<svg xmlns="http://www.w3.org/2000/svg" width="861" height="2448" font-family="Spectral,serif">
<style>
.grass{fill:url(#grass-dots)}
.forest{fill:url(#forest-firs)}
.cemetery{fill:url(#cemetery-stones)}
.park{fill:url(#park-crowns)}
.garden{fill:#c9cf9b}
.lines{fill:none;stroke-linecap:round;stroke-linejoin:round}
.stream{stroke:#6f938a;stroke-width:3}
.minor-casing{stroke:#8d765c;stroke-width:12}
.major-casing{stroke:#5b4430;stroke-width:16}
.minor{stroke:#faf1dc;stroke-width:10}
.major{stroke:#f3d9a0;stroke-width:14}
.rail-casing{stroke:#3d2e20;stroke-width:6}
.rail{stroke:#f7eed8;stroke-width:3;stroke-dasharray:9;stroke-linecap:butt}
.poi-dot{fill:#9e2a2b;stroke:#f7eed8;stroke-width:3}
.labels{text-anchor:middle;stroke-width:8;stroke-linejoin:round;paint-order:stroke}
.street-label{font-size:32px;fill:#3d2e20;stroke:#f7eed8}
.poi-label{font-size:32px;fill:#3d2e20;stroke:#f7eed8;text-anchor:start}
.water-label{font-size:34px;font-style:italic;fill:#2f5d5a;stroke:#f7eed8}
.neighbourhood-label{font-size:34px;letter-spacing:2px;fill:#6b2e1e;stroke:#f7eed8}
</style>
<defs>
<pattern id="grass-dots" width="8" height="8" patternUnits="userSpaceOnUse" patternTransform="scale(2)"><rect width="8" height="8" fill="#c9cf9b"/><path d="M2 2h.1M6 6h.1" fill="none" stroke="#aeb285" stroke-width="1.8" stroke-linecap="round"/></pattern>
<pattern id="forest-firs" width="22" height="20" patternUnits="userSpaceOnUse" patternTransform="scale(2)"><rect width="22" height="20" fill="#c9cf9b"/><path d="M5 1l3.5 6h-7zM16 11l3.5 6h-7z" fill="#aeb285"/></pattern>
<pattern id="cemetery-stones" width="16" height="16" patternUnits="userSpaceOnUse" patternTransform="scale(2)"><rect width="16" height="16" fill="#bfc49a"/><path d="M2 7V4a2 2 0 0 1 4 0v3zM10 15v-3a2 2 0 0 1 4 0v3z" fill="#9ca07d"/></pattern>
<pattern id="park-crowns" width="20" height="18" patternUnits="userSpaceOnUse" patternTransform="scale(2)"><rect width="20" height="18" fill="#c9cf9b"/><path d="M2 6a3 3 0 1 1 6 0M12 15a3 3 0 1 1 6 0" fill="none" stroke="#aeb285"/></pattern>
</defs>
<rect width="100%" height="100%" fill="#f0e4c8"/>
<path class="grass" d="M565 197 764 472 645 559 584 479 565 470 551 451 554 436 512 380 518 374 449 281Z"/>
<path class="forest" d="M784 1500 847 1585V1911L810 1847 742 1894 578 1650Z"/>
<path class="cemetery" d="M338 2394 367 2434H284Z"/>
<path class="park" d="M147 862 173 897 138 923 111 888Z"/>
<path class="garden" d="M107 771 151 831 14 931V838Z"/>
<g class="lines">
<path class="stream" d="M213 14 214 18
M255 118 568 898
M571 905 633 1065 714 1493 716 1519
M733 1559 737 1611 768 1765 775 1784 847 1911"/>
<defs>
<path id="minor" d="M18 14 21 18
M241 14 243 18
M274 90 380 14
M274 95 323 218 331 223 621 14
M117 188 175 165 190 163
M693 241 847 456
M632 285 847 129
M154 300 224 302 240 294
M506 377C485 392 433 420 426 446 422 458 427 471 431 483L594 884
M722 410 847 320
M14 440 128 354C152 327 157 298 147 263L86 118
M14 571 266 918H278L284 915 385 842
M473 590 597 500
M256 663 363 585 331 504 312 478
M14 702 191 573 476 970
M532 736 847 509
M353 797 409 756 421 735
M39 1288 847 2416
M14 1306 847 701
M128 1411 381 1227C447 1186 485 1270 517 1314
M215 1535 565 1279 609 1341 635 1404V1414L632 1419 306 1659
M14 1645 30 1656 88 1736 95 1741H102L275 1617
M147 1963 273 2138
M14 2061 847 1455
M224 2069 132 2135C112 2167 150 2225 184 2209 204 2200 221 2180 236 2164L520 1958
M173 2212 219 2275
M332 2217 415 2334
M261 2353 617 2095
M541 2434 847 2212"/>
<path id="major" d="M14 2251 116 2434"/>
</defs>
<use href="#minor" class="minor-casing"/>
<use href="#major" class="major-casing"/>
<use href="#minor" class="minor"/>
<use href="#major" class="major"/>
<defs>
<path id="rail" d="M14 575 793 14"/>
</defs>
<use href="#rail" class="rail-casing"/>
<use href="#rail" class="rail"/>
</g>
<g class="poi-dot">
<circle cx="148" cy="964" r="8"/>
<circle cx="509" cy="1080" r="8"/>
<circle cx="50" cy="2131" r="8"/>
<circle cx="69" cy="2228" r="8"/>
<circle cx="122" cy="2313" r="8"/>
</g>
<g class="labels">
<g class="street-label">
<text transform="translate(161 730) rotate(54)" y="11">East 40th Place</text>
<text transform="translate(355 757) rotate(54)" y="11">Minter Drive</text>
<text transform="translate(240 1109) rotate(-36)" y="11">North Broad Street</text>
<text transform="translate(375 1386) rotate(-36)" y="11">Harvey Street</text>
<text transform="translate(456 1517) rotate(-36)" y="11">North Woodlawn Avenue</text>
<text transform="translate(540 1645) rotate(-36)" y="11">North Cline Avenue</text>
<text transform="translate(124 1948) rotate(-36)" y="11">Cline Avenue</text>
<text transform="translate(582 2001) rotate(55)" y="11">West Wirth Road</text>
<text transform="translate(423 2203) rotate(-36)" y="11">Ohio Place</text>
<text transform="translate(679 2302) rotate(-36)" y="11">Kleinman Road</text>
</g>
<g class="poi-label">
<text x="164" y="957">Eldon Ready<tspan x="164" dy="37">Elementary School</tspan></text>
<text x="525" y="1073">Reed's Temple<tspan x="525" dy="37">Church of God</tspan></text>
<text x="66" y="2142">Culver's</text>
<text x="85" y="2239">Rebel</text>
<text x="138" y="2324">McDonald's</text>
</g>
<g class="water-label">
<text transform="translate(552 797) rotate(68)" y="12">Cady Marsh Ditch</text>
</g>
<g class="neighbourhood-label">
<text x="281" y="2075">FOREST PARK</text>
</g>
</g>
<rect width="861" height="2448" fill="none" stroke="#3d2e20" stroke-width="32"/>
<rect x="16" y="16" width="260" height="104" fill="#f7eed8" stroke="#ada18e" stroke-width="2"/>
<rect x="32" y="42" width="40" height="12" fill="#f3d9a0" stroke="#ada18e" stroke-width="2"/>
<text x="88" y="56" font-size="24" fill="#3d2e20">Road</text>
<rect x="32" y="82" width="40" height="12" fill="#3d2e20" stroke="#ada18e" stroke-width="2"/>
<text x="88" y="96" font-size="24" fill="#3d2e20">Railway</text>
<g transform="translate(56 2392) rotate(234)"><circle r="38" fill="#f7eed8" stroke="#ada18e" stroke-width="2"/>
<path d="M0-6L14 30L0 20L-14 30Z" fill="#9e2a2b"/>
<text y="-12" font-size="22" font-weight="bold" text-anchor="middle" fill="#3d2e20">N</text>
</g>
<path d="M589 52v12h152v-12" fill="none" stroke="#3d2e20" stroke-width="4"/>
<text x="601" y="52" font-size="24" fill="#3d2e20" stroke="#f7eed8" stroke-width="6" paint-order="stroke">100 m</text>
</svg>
———
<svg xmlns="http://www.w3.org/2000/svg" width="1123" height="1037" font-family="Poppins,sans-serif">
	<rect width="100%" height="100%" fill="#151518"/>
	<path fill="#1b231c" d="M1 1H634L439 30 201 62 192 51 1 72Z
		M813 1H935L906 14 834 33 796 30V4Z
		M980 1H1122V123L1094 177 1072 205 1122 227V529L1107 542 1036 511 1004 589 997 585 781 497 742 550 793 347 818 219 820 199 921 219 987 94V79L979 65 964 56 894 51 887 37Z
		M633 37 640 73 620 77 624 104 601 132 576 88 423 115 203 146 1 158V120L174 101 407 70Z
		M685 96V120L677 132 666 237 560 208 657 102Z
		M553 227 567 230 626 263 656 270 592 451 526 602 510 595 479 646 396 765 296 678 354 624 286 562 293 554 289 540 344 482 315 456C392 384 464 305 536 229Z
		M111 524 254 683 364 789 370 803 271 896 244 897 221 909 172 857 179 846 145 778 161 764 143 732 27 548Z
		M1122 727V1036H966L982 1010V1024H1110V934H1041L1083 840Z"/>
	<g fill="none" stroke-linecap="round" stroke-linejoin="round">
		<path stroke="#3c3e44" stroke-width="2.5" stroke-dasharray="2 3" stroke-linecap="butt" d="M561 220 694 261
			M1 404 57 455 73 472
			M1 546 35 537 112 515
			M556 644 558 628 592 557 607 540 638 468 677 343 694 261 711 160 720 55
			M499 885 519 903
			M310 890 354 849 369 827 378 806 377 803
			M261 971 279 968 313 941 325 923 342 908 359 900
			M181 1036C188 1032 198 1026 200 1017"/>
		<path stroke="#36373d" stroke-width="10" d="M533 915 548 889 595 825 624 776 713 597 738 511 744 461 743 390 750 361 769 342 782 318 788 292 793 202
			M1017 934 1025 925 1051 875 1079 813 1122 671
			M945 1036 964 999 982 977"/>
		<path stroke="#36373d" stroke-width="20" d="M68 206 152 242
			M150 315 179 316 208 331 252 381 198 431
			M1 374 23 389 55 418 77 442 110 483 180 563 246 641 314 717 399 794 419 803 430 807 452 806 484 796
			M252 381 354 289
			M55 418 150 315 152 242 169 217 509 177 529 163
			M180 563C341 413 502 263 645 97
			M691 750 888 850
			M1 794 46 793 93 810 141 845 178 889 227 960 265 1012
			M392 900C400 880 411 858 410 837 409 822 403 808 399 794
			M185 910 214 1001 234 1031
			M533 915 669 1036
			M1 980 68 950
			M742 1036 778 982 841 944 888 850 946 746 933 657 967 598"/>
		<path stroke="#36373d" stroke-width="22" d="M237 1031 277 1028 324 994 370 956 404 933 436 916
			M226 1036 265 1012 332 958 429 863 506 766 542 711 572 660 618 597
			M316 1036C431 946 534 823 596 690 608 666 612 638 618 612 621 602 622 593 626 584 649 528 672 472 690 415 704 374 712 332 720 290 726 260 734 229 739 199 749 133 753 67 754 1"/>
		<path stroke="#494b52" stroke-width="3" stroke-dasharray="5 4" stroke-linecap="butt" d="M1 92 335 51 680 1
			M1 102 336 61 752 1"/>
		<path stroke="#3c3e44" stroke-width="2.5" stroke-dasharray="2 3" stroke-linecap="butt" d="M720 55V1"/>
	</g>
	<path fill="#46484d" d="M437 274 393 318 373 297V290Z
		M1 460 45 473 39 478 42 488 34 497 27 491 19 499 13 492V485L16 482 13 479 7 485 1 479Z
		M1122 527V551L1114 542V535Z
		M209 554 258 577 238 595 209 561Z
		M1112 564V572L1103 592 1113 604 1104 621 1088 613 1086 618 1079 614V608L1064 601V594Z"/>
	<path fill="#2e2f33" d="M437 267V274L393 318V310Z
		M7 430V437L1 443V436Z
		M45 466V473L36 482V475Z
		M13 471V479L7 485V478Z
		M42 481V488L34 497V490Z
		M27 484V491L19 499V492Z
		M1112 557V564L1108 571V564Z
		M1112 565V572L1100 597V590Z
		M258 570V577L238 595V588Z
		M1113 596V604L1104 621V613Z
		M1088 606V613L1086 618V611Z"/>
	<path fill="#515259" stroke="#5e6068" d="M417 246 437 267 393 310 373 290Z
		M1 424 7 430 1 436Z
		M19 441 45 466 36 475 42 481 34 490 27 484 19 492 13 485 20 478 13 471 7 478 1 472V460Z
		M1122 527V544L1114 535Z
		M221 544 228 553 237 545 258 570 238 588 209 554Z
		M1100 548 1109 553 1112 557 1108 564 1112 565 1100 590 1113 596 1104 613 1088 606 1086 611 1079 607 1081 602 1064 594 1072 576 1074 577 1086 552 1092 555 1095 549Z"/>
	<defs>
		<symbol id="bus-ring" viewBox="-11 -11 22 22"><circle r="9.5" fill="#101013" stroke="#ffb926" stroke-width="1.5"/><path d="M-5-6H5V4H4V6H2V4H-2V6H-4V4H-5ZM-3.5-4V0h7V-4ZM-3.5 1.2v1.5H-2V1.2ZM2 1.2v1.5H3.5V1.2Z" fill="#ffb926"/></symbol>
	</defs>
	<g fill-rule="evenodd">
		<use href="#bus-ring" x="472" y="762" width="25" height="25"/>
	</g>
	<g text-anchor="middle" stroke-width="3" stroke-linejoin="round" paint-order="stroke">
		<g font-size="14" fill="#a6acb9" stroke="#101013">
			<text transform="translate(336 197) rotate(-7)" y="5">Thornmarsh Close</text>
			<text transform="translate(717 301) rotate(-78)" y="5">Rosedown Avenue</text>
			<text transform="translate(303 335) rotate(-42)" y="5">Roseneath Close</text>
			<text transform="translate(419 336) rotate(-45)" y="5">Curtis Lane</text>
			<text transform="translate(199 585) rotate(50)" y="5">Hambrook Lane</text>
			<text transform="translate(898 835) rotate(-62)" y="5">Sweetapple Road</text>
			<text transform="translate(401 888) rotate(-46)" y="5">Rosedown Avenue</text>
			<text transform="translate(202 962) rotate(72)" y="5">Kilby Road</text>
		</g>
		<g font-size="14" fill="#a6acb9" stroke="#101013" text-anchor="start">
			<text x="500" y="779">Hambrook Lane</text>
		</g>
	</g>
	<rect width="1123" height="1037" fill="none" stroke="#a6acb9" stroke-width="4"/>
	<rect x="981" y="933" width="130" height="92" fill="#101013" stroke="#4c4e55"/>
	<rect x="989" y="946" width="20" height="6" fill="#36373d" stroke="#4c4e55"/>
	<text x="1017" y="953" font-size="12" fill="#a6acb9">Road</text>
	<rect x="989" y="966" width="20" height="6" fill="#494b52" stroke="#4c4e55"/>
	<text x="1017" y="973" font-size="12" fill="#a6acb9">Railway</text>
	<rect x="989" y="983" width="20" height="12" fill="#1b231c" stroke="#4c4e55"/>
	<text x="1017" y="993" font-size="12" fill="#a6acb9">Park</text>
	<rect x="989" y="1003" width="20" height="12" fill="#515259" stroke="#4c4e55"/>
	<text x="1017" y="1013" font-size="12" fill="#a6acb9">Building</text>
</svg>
———
**Task brief:** From the records above, copy out the line with "M226 1036 265", the line with "M1 460 45 473", and every line between them, word for word.

**Reply:**
			M226 1036 265 1012 332 958 429 863 506 766 542 711 572 660 618 597
			M316 1036C431 946 534 823 596 690 608 666 612 638 618 612 621 602 622 593 626 584 649 528 672 472 690 415 704 374 712 332 720 290 726 260 734 229 739 199 749 133 753 67 754 1"/>
		<path stroke="#494b52" stroke-width="3" stroke-dasharray="5 4" stroke-linecap="butt" d="M1 92 335 51 680 1
			M1 102 336 61 752 1"/>
		<path stroke="#3c3e44" stroke-width="2.5" stroke-dasharray="2 3" stroke-linecap="butt" d="M720 55V1"/>
	</g>
	<path fill="#46484d" d="M437 274 393 318 373 297V290Z
		M1 460 45 473 39 478 42 488 34 497 27 491 19 499 13 492V485L16 482 13 479 7 485 1 479Z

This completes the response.